Il hurla avec tout ce qu’il avait de force. Jolyn devait savoir. Elle ne devait pas se battre, pas contre ces hommes-là. Il ne pouvait accepter de la perdre ainsi, sans pouvoir faire un geste. Le premier uniforme vert entra, matraque à la main. C’était un homme d’âge moyen, au crâne rasé et au corps musculeux, à demi-masqué par une écharpe noire. Son regard était aussi hostile que s’il avait des bêtes féroces devant lui.
— Laissez-nous tranquilles ! supplia Jolyn. Nous n’avons rien fait ! Cette femme a fait du mal à mon mari. Nous allons partir d’ici, trouver un autre endroit. Aidez seulement mon mari à descendre.
Ses mots ne firent qu’accroître la noirceur dans les yeux de l’inconnu. Il resserra sa prise sur son arme, se décala pour être rejoints par deux autres uniformes. Ils enjambèrent l’armoire tandis que Jolyn reculait vers le lit. Elle aurait pu dire n’importe quoi, ses mots n’avaient aucune importance. Ces gens ne les comprenaient pas, quoi qu’Armen ait pu leur dire, elle se posait en seule vérité. Ewannaël implora tous les esprits dont son père lui avait parlé, avec urgence. Il les adjura de les protéger, tous les trois. Épouvanté, il vit l’homme au crâne rasé sortir le même objet métallique que celui qui avait précédé la mort d’Œil-du-Soir. Il hurla, encore et encore. Peut-être que quelque part, quelqu’un ou quelque chose l’entendrait, le défendrait.
Aucun être, aucun animal, aucun esprit ne vint. Une femme frappa Jolyn à l’épaule. Elle lâcha le guéridon et deux uniformes lui attrapèrent les bras. Elle les conjura de les laisser tranquille, se débattit, mais ils l’ignorèrent froidement. Alors que les larmes inondaient ses joues, ils la tirèrent dans le couloir. Avant qu’elle disparaisse, Ewannaël croisa un instant son regard, miroir de la souffrance qui l’opprimait tout entier.
Armen entra avec deux nouveaux uniformes, leur parla d’une voix posée, montra le lit. Il aurait tout donné pour la faire taire, pour pouvoir parler à sa place. C’était elle que l’on aurait dû emmener à la place de Jolyn. Ewannaël tenta encore de s’arracher aux draps, ne put que provoquer un tremblement incontrôlable de ses mains. Il rugit lorsqu’un homme trouva Faè, l’attirant vers le couloir. Sa fille, se débattit, protesta, puis hurla alors qu’on l’éloignait de son père. Un chaos de sons aigus qui résonnèrent dans la chambre encore de longues secondes après sa disparition. Ils déchirèrent les entrailles d’Ewannaël.

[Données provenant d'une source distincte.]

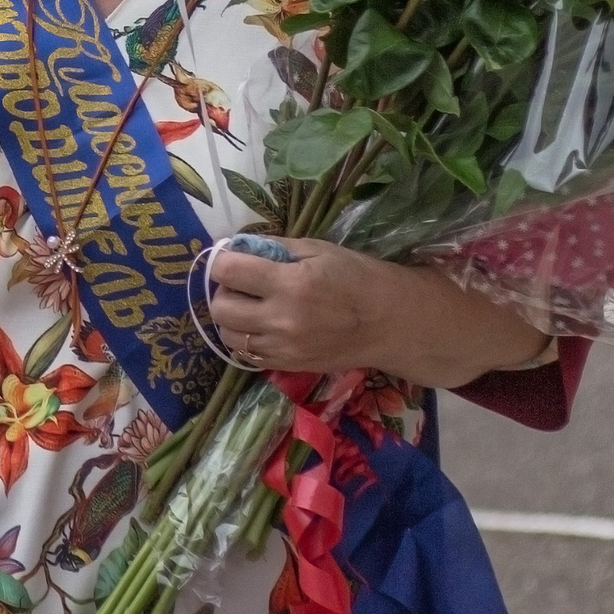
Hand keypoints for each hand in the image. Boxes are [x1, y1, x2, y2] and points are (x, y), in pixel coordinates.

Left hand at [205, 238, 548, 383]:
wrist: (393, 323)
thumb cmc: (357, 277)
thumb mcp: (318, 249)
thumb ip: (273, 248)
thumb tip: (236, 247)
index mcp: (291, 282)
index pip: (227, 270)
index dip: (224, 260)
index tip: (233, 258)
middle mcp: (283, 319)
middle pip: (221, 307)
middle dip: (225, 290)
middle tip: (242, 283)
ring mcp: (284, 347)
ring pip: (228, 334)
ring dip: (231, 317)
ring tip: (250, 306)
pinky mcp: (289, 365)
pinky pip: (245, 355)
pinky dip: (244, 340)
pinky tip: (260, 327)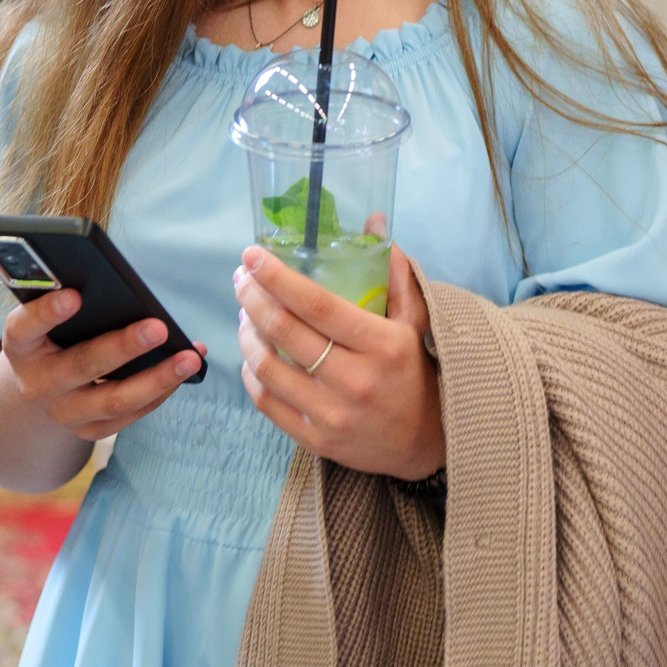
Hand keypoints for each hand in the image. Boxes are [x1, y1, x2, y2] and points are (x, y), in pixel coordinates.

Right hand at [0, 288, 204, 442]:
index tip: (74, 296)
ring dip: (157, 378)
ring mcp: (63, 413)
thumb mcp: (45, 320)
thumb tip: (114, 285)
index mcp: (20, 347)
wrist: (34, 389)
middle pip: (82, 366)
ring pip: (113, 400)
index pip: (24, 329)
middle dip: (123, 347)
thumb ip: (65, 300)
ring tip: (190, 357)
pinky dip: (161, 391)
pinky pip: (130, 415)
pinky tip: (185, 369)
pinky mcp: (89, 430)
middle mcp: (37, 384)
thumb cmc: (50, 337)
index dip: (46, 313)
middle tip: (158, 327)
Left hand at [235, 243, 442, 480]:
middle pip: (285, 331)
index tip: (253, 256)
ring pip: (267, 367)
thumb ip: (395, 273)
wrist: (425, 443)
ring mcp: (332, 414)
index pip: (317, 304)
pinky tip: (252, 354)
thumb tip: (375, 222)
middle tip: (242, 278)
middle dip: (252, 297)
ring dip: (247, 333)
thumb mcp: (414, 322)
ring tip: (245, 314)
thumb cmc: (415, 374)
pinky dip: (251, 373)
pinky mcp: (315, 440)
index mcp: (381, 344)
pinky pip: (267, 403)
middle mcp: (354, 380)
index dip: (278, 277)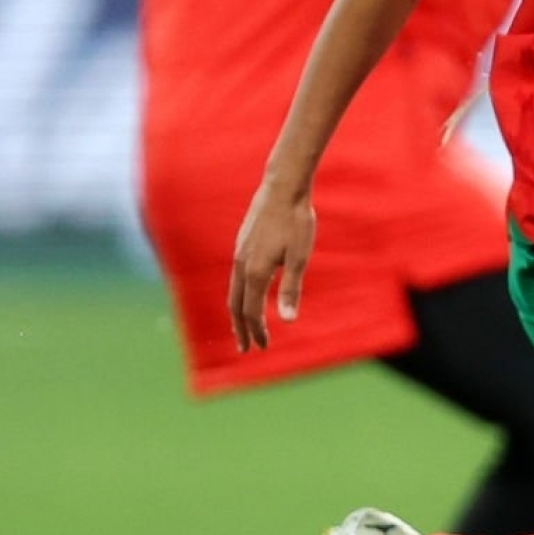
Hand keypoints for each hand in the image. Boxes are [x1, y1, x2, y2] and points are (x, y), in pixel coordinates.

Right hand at [229, 180, 315, 350]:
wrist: (283, 187)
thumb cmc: (296, 221)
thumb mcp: (300, 257)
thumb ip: (292, 288)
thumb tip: (288, 320)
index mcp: (255, 271)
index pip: (252, 311)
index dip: (257, 331)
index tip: (262, 347)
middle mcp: (241, 264)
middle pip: (236, 305)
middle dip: (241, 328)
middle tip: (246, 348)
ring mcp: (238, 253)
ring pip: (233, 290)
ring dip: (238, 312)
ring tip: (243, 326)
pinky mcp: (241, 243)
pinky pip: (235, 276)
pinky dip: (239, 293)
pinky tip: (248, 294)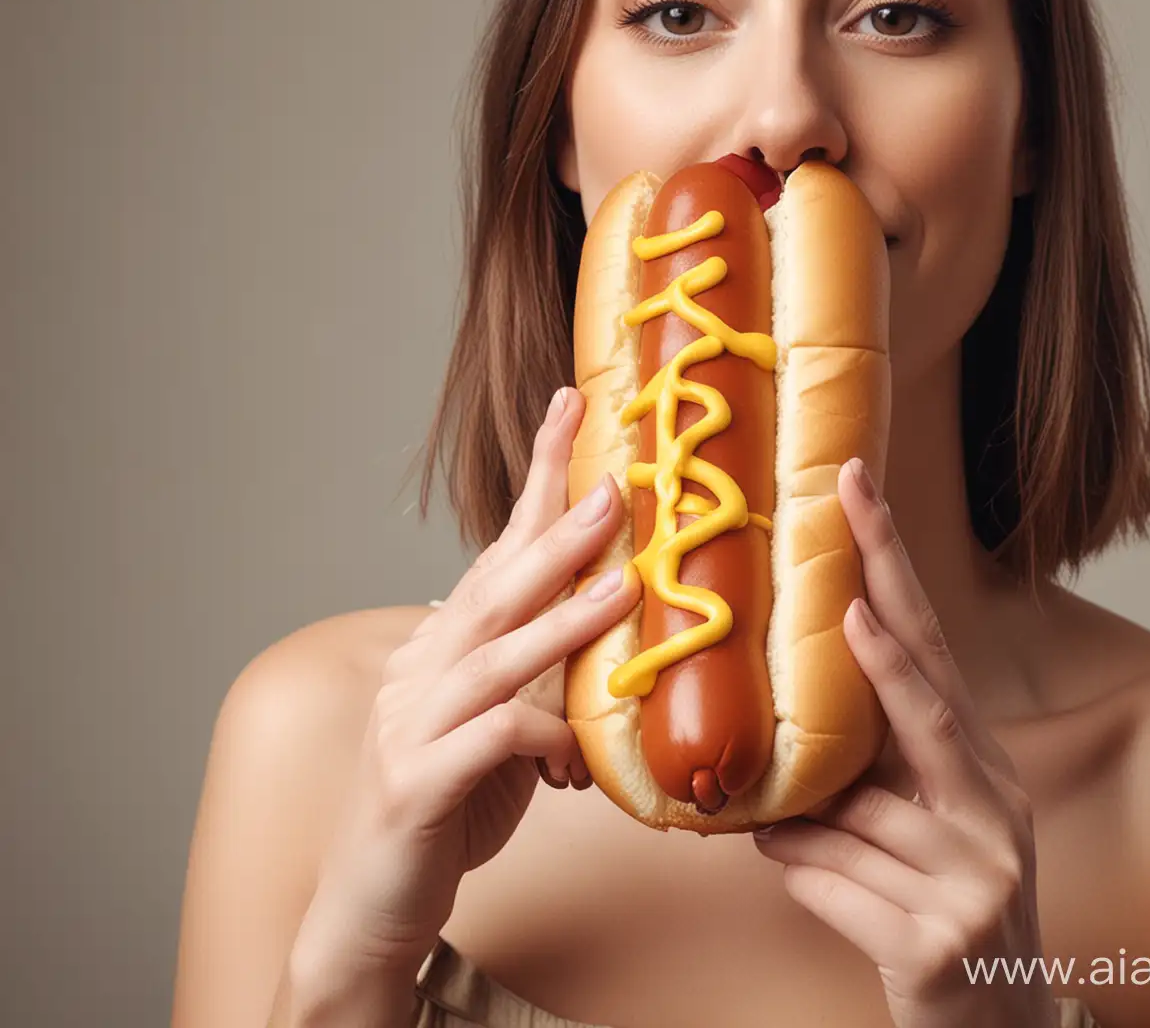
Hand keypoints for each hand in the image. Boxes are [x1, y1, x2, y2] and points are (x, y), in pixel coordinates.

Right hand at [301, 387, 638, 971]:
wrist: (370, 899)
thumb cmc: (450, 799)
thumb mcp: (505, 721)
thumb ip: (544, 669)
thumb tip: (612, 618)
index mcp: (445, 645)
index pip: (498, 549)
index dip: (537, 480)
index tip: (572, 408)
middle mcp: (422, 670)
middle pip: (494, 586)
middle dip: (555, 533)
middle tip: (614, 485)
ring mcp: (411, 725)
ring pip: (493, 658)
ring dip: (561, 620)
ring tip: (622, 587)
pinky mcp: (416, 784)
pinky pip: (488, 747)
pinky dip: (538, 739)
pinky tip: (575, 753)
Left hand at [752, 459, 1056, 1027]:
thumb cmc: (939, 911)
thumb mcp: (914, 828)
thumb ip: (860, 770)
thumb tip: (773, 725)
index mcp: (980, 765)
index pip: (931, 647)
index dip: (892, 567)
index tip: (857, 489)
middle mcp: (991, 806)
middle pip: (926, 696)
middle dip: (878, 619)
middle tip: (844, 531)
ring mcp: (975, 874)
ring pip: (848, 811)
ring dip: (801, 821)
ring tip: (772, 823)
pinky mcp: (939, 941)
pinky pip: (831, 883)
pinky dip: (800, 876)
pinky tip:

Les uniformes sortirent l’un après l’autre. Seul un d’eux resta dans la chambre, parla avec Armen en le montrant du doigt. Après quelques échanges, ils laissèrent Ewannaël seuls. Il y eut le résonnement des cris au rez-de-chaussée, le claquement des bottes puis de la porte. Ne demeura qu’un silence qui s’inscrivait en écho de son vide intérieur. Il était éteint, brisé, anéanti, disloqué, effondré, consumé.
Quelques instants de silence. Puis son ombre revint. Sa voix :
— Je l’avais prévenue qu’elle devait m’obéir. Nous allons enfin être tranquilles.